La vida no tiene motivos: tiene hechos y tiene sinsentidos.
Es una mezcla extraña de días que transcurren y nos sorprenden y de otros en los que apenas pasa el tiempo y nada sucede.
Es una continua lucha con otros, contigo, con los elementos y circunstancias.
Sin embargo, en ese correr inexorable de las agujas de nuestro reloj, en ese lamentable y triste pensamiento que nos sacude la cabeza sobre por qué, cómo y por qué no; alguna vez hallamos. No siempre sucede cuando queremos ni siempre encontramos lo que queremos hallar, pero pasa. Un día descubrimos quiénes somos.
En ocasiones queremos luchar contra ese descubrimiento y otras, nos dejamos llevar.
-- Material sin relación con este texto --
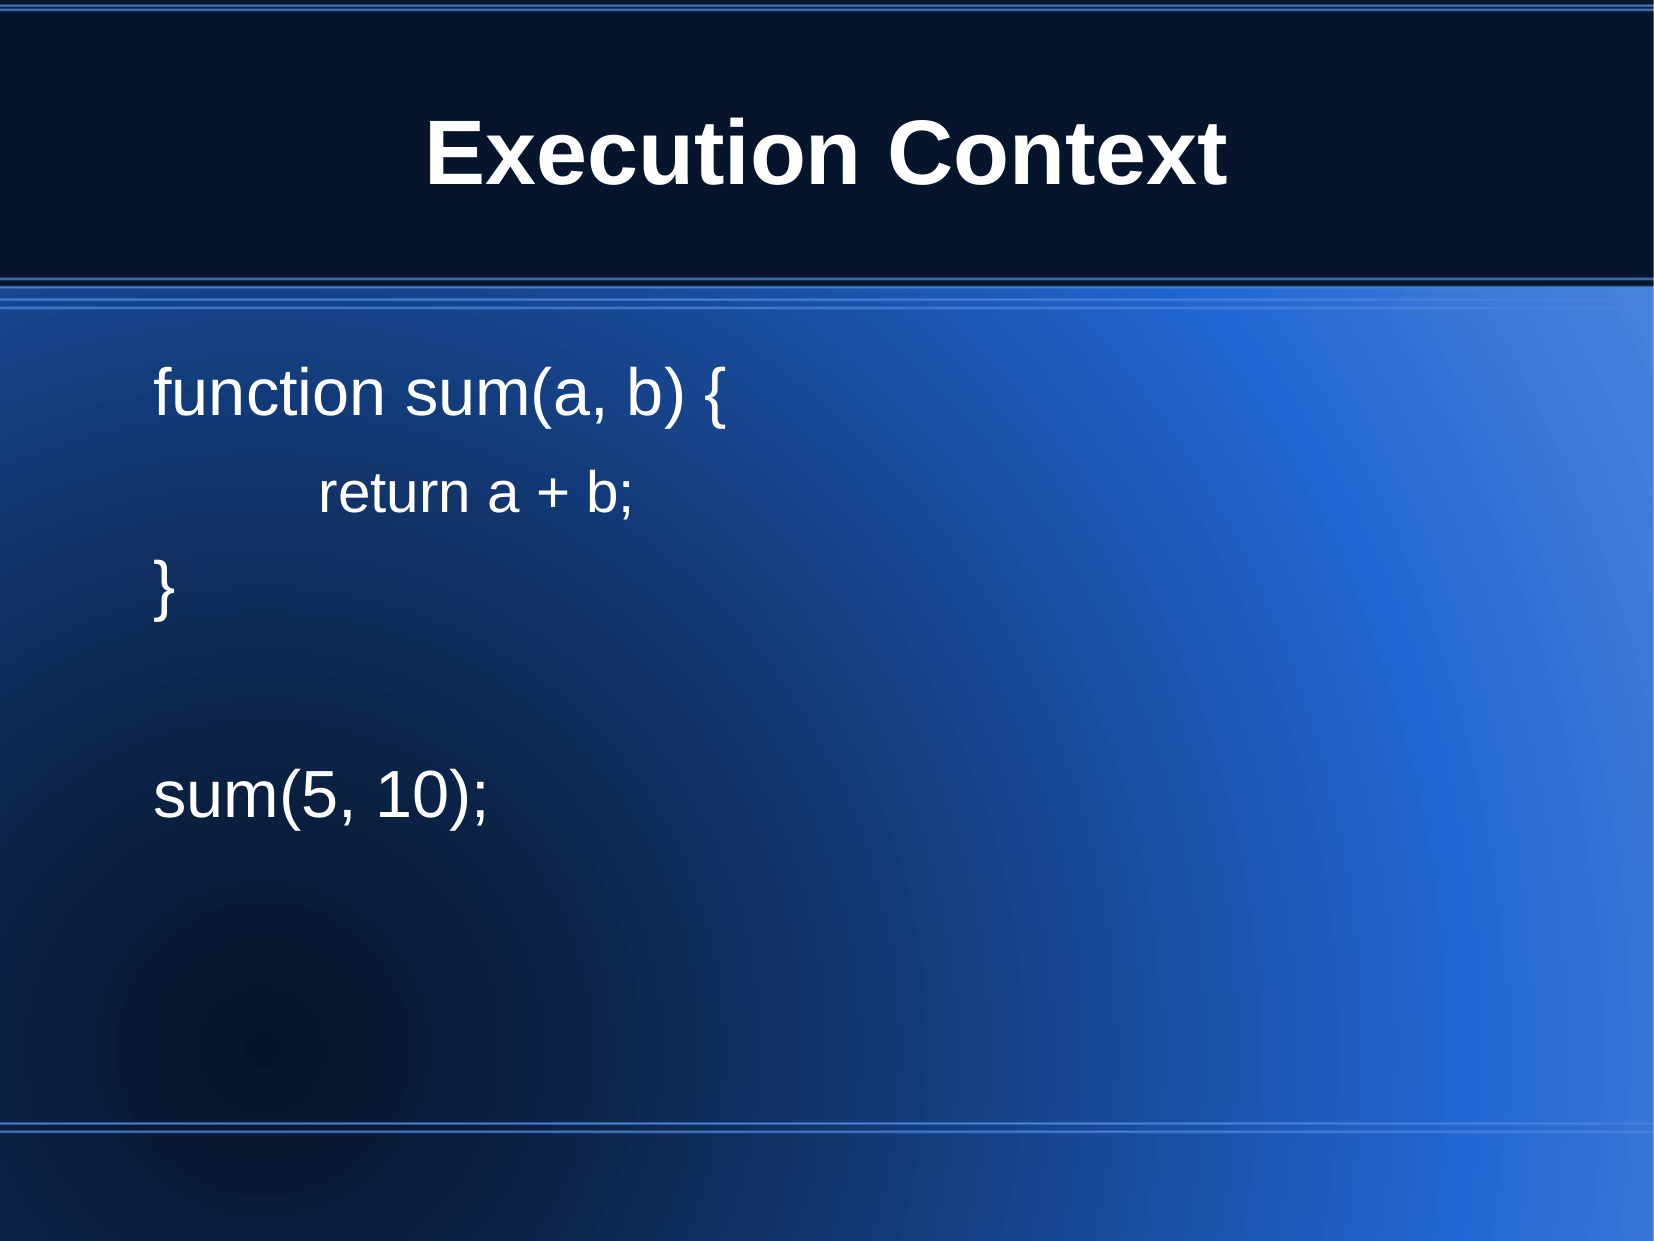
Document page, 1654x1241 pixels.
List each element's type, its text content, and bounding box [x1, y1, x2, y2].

picture [0, 0, 1654, 1241]
list function sum(a, b) { return a + b; } sum(5, 10); [82, 355, 1571, 1058]
title Execution Context [82, 49, 1571, 257]
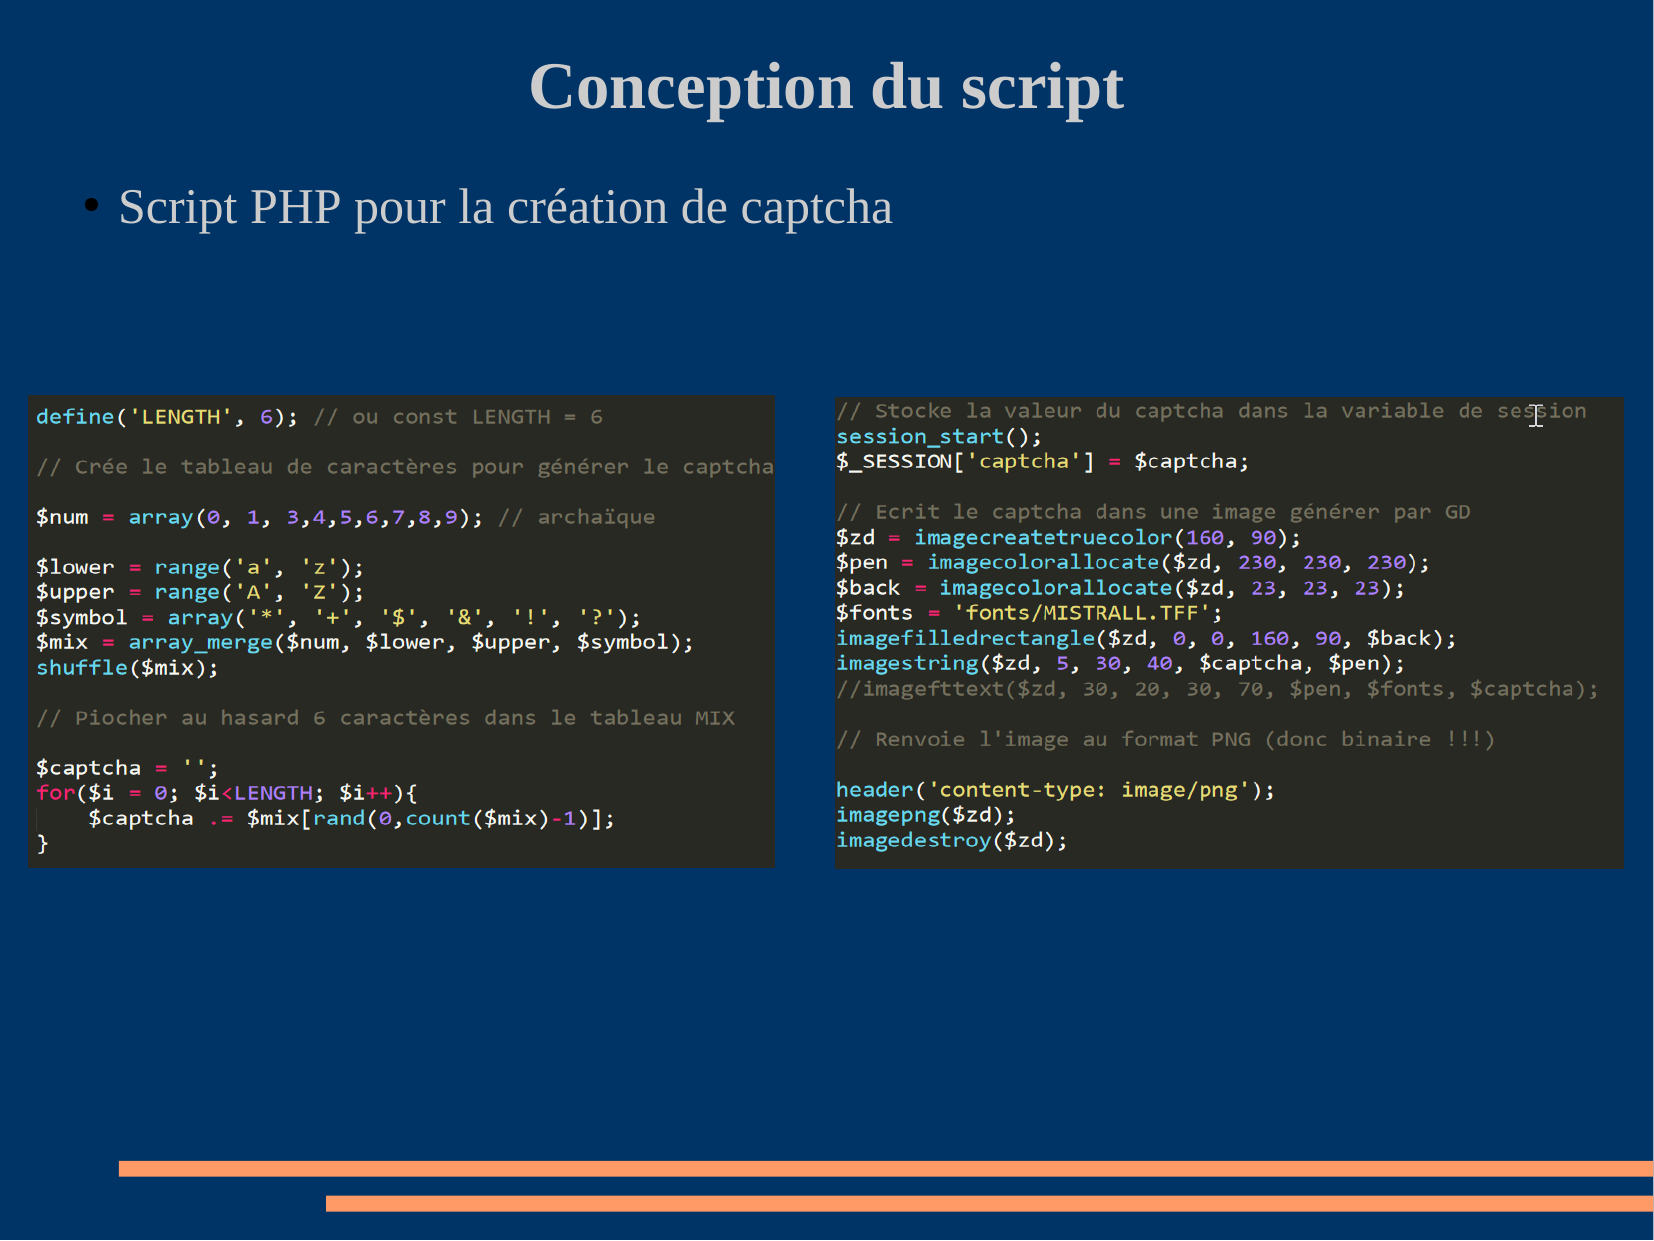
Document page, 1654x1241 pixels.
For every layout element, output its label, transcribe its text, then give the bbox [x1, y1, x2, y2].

picture [28, 395, 82, 868]
picture [835, 397, 1624, 869]
subtitle Conception du script Script PHP pour la création de captcha [82, 49, 1571, 1109]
Otras veces, al fin nos aceptamos.
Y, cuando lo hacemos, descubrimos que explicar a otros quiénes somos es ardua tarea.
Y, como no estamos hechos para comprendernos del todo, cuanto menos lo estamos para entender al otro.
Y así, solo unos cuantos privilegiados aprenden que el mejor camino hacia la felicidad tras aceptarse, es empatizar con aquellos que forman parte de su vida. No es fácil.
De ahí que, como dice un buen amigo mío, la felicidad nunca es completa.